Abstract:
Propionic acidemia (PA), arising from PCCA or PCCB variants, manifests as life-threatening cardiomyopathy and arrhythmias, with unclear pathophysiology. In this work, propionyl-CoA metabolism in rodent hearts and human pluripotent stem cell-derived cardiomyocytes was investigated with stable isotope tracing analysis. Surprisingly, gut microbiome-derived propionate rather than the propiogenic amino acids (valine, isoleucine, threonine, and methionine) or odd-chain fatty acids was found to be the primary cardiac propionyl-CoA source. In a Pcca-/-(A138T) mouse model and PA patients, accumulated propionyl-CoA and diminished acyl-CoA synthetase short-chain family member 3 impede hepatic propionate disposal, elevating circulating propionate. Prolonged propionate exposure induced significant oxidative stress in PCCA knockdown HL-1 cells and the hearts of Pcca-/-(A138T) mice. Additionally, Pcca-/-(A138T) mice exhibited mild diastolic dysfunction after the propionate challenge. These findings suggest that elevated circulating propionate may cause oxidative damage and functional impairment in the hearts of patients with PA.
摘要:
丙酸血症(PA),由PCCA或PCCB变体产生,表现为危及生命的心肌病和心律失常,病理生理学不清楚。
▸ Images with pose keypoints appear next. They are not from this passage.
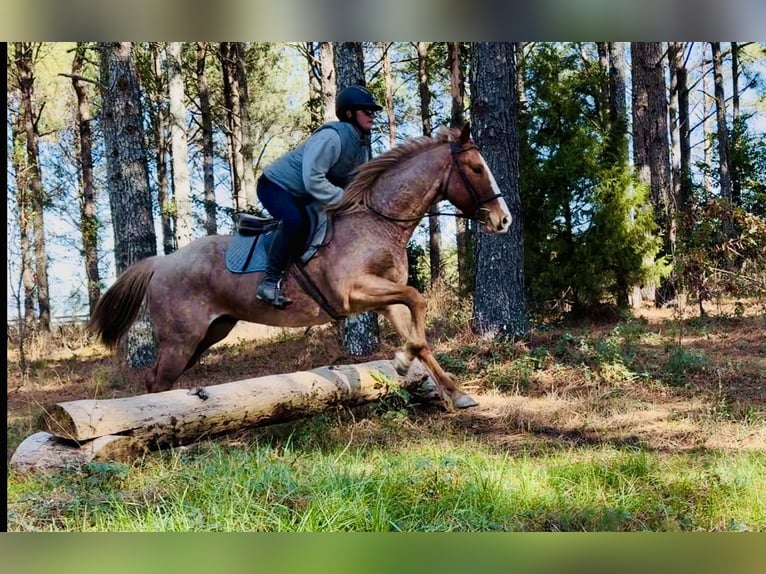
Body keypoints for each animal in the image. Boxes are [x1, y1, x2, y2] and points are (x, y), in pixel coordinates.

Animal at [88, 123, 511, 411]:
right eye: (477, 169)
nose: (503, 220)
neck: (377, 221)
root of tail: (162, 262)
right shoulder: (354, 292)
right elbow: (417, 300)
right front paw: (403, 362)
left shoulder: (384, 298)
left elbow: (419, 335)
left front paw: (451, 391)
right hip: (182, 339)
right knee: (156, 381)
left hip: (208, 334)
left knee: (162, 380)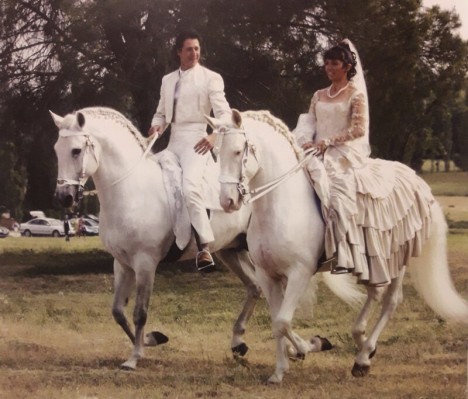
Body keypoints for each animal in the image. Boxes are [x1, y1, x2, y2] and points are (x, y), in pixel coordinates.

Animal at [51, 106, 360, 372]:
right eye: (57, 150)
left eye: (76, 150)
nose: (64, 197)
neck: (131, 188)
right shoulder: (122, 263)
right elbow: (117, 311)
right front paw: (152, 339)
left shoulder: (145, 263)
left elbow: (139, 312)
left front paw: (135, 357)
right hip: (232, 252)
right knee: (256, 289)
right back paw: (245, 344)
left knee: (268, 295)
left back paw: (301, 346)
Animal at [210, 109, 468, 384]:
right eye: (215, 152)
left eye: (238, 151)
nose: (227, 201)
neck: (280, 206)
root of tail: (417, 181)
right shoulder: (268, 275)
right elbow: (277, 323)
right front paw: (279, 371)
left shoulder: (300, 273)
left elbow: (283, 322)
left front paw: (311, 345)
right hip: (372, 263)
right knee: (375, 294)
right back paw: (364, 345)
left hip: (397, 260)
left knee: (390, 301)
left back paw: (363, 359)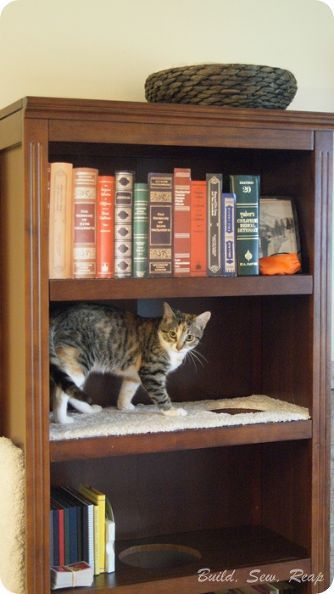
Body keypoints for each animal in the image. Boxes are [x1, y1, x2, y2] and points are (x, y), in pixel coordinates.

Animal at [49, 302, 211, 424]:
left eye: (189, 337)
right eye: (172, 334)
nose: (179, 347)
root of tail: (60, 314)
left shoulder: (134, 375)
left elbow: (127, 390)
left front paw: (124, 406)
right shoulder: (151, 372)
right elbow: (161, 394)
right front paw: (172, 411)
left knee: (73, 391)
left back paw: (89, 410)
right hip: (79, 359)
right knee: (61, 392)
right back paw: (63, 420)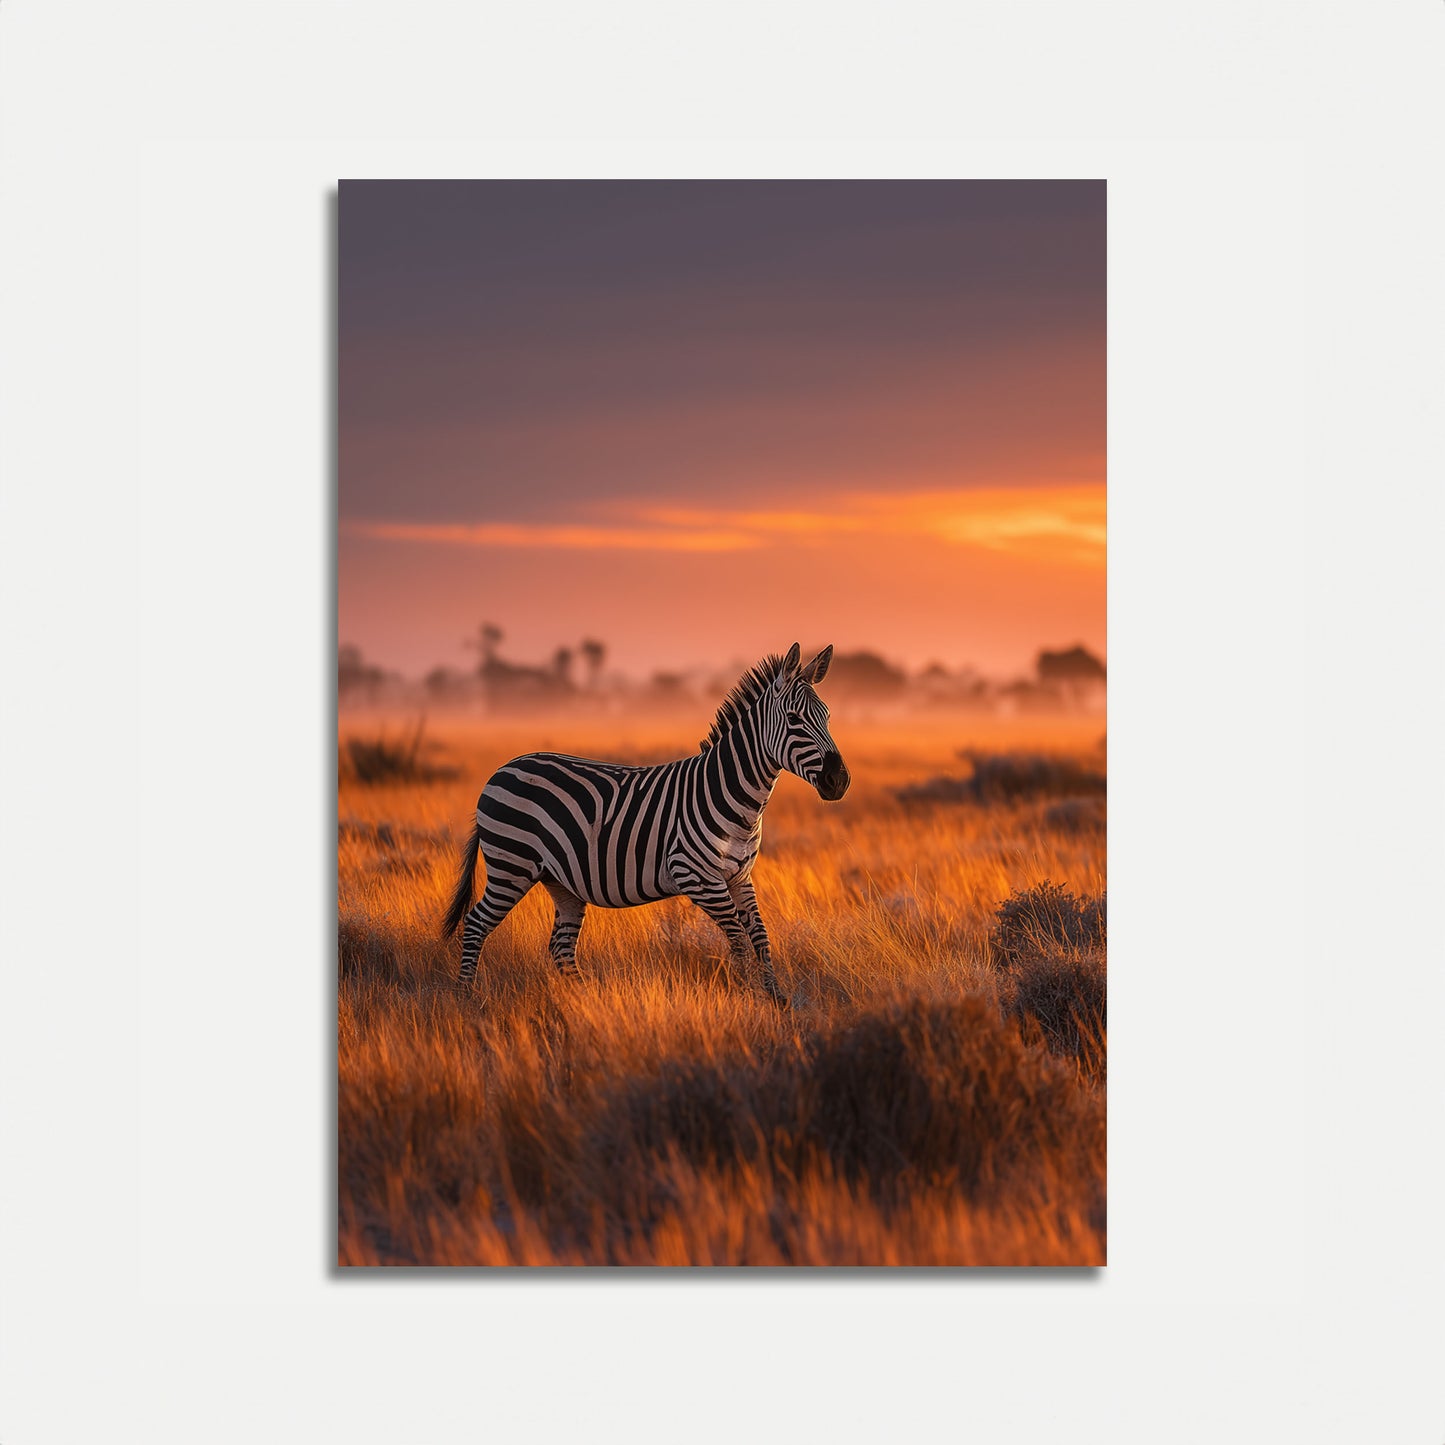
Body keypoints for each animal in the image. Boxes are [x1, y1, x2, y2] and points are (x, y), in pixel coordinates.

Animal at [442, 642, 850, 1002]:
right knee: (476, 924)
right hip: (511, 865)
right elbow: (738, 941)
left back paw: (588, 1002)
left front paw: (777, 999)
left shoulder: (739, 877)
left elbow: (761, 938)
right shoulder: (698, 877)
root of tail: (502, 768)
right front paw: (750, 997)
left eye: (828, 717)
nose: (839, 780)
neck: (736, 799)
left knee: (560, 945)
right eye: (794, 720)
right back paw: (466, 998)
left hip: (559, 881)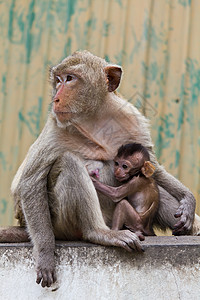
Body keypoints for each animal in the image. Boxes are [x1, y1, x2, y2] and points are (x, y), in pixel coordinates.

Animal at [1, 50, 198, 288]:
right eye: (58, 80)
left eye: (70, 79)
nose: (55, 98)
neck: (94, 118)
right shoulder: (55, 128)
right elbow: (30, 182)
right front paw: (45, 254)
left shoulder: (132, 119)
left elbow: (153, 167)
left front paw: (188, 201)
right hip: (61, 223)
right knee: (70, 163)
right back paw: (99, 233)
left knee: (147, 181)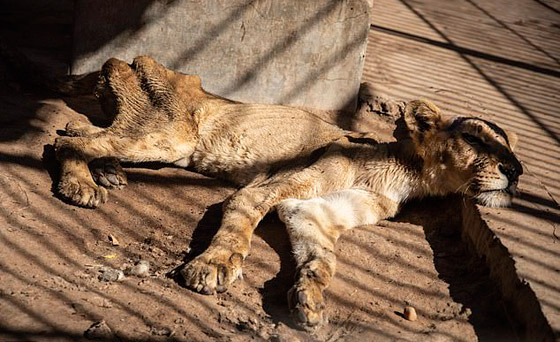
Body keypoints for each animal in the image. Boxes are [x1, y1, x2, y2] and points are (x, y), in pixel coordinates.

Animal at [54, 56, 524, 328]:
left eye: (513, 148)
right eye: (475, 139)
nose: (517, 171)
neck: (405, 176)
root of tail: (130, 58)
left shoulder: (308, 210)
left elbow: (323, 259)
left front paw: (310, 301)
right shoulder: (269, 189)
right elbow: (239, 226)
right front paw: (213, 266)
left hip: (157, 140)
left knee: (77, 129)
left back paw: (107, 171)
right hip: (169, 138)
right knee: (67, 143)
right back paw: (81, 185)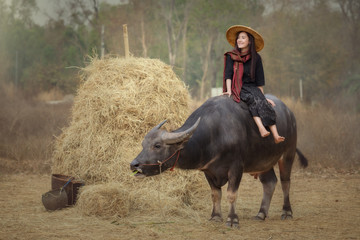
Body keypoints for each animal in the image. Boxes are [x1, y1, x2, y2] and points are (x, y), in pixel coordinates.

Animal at [131, 94, 308, 228]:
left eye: (157, 145)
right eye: (143, 144)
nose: (134, 165)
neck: (215, 134)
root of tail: (289, 113)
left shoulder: (236, 168)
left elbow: (231, 194)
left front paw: (232, 219)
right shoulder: (208, 170)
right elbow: (215, 194)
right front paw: (216, 216)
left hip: (288, 154)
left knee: (285, 182)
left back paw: (286, 212)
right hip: (263, 162)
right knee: (270, 182)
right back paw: (261, 213)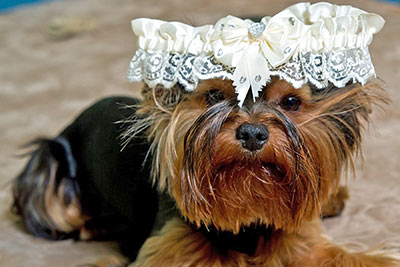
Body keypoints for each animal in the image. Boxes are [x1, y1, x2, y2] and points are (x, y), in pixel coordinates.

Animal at [10, 1, 400, 266]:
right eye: (214, 96)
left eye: (290, 101)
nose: (253, 133)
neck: (250, 216)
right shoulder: (166, 248)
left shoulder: (304, 241)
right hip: (51, 174)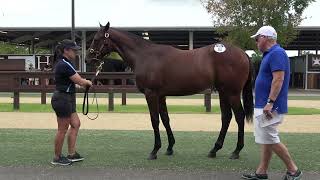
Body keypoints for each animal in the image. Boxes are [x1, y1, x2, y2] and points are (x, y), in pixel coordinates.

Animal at [84, 22, 252, 160]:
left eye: (97, 39)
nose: (87, 59)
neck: (145, 55)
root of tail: (243, 53)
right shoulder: (161, 95)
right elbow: (165, 118)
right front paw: (170, 147)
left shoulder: (151, 94)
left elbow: (154, 120)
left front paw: (154, 150)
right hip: (223, 92)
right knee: (226, 117)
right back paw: (214, 149)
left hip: (232, 93)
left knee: (239, 116)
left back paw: (236, 151)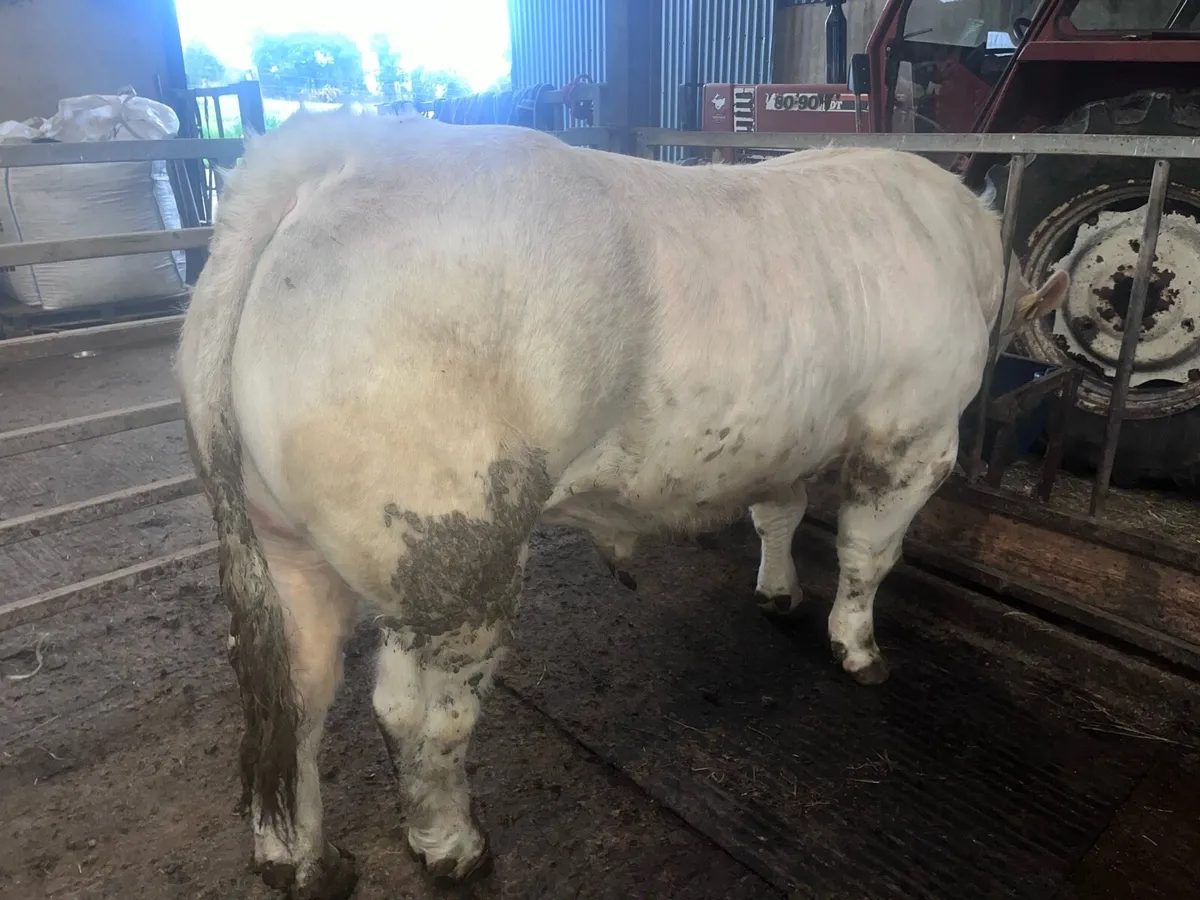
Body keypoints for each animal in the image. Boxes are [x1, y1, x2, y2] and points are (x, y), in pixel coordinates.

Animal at [174, 109, 1069, 899]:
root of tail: (325, 161)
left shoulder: (784, 437)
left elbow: (778, 512)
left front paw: (779, 592)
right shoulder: (914, 439)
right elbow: (868, 555)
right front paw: (858, 648)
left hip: (292, 547)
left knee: (294, 693)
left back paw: (299, 859)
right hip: (460, 556)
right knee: (421, 716)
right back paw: (451, 846)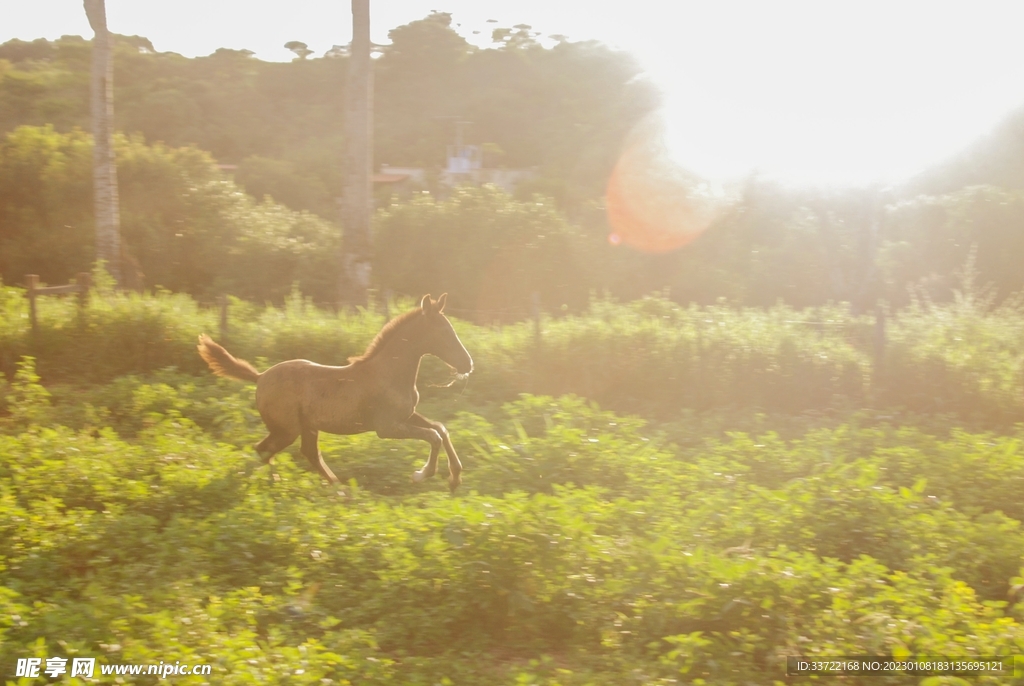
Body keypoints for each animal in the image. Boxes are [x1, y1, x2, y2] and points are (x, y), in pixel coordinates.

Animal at [197, 294, 473, 492]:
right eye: (444, 332)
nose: (467, 364)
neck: (388, 373)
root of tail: (260, 376)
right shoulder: (387, 427)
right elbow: (433, 436)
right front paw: (421, 475)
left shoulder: (406, 416)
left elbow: (440, 429)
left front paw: (455, 478)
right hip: (287, 429)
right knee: (265, 449)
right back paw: (275, 483)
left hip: (307, 427)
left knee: (306, 453)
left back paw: (337, 490)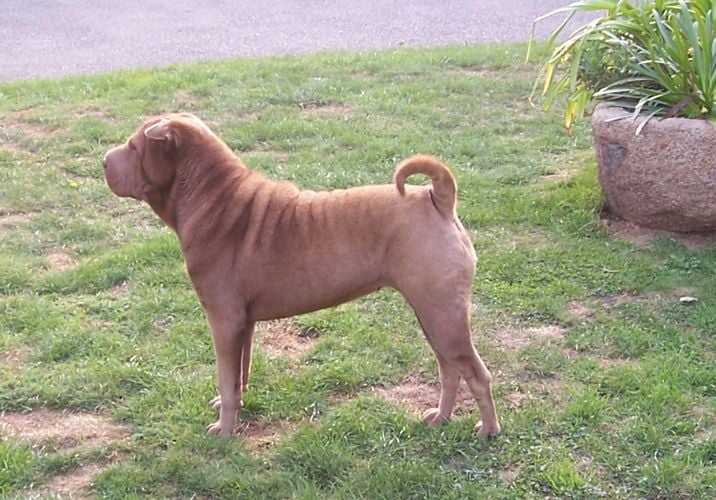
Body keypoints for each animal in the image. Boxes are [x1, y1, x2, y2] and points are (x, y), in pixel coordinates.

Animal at [103, 113, 500, 438]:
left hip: (442, 315)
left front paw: (224, 430)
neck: (211, 198)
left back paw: (488, 430)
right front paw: (234, 405)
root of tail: (437, 199)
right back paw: (440, 418)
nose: (104, 160)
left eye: (135, 146)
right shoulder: (242, 323)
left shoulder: (223, 321)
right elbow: (240, 374)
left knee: (477, 374)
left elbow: (225, 378)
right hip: (432, 315)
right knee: (450, 369)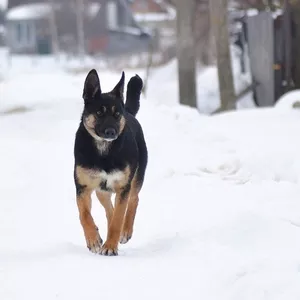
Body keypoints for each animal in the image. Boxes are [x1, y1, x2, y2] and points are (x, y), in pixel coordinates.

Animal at [73, 69, 148, 255]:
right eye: (99, 113)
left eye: (116, 114)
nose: (111, 132)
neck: (103, 151)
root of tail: (129, 112)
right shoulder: (83, 187)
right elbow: (84, 215)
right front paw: (93, 240)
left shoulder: (122, 187)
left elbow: (118, 220)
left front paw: (110, 246)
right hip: (102, 191)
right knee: (109, 210)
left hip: (135, 179)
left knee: (133, 200)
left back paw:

在这项工作中,用稳定同位素示踪分析研究了啮齿动物心脏和人类多能干细胞衍生的心肌细胞中的丙酰基-CoA代谢。令人惊讶的是,肠道微生物组来源的丙酸盐,而不是丙酸氨基酸(缬氨酸,异亮氨酸,苏氨酸,和蛋氨酸)或奇数链脂肪酸被发现是主要的心脏丙酰辅酶A来源。在Pcca-/-(A138T)小鼠模型和PA患者中,积累的丙酰基辅酶A和减少的酰基辅酶A合成酶短链家族成员3阻碍了肝丙酸处置,升高循环丙酸盐。延长丙酸盐暴露在PCCA敲低HL-1细胞和Pcca-/-(A138T)小鼠的心脏中诱导了显着的氧化应激。此外,Pcca-/-(A138T)小鼠在丙酸盐攻击后表现出轻度舒张功能障碍。这些发现表明,循环丙酸酯的升高可能会导致PA患者心脏的氧化损伤和功能损害。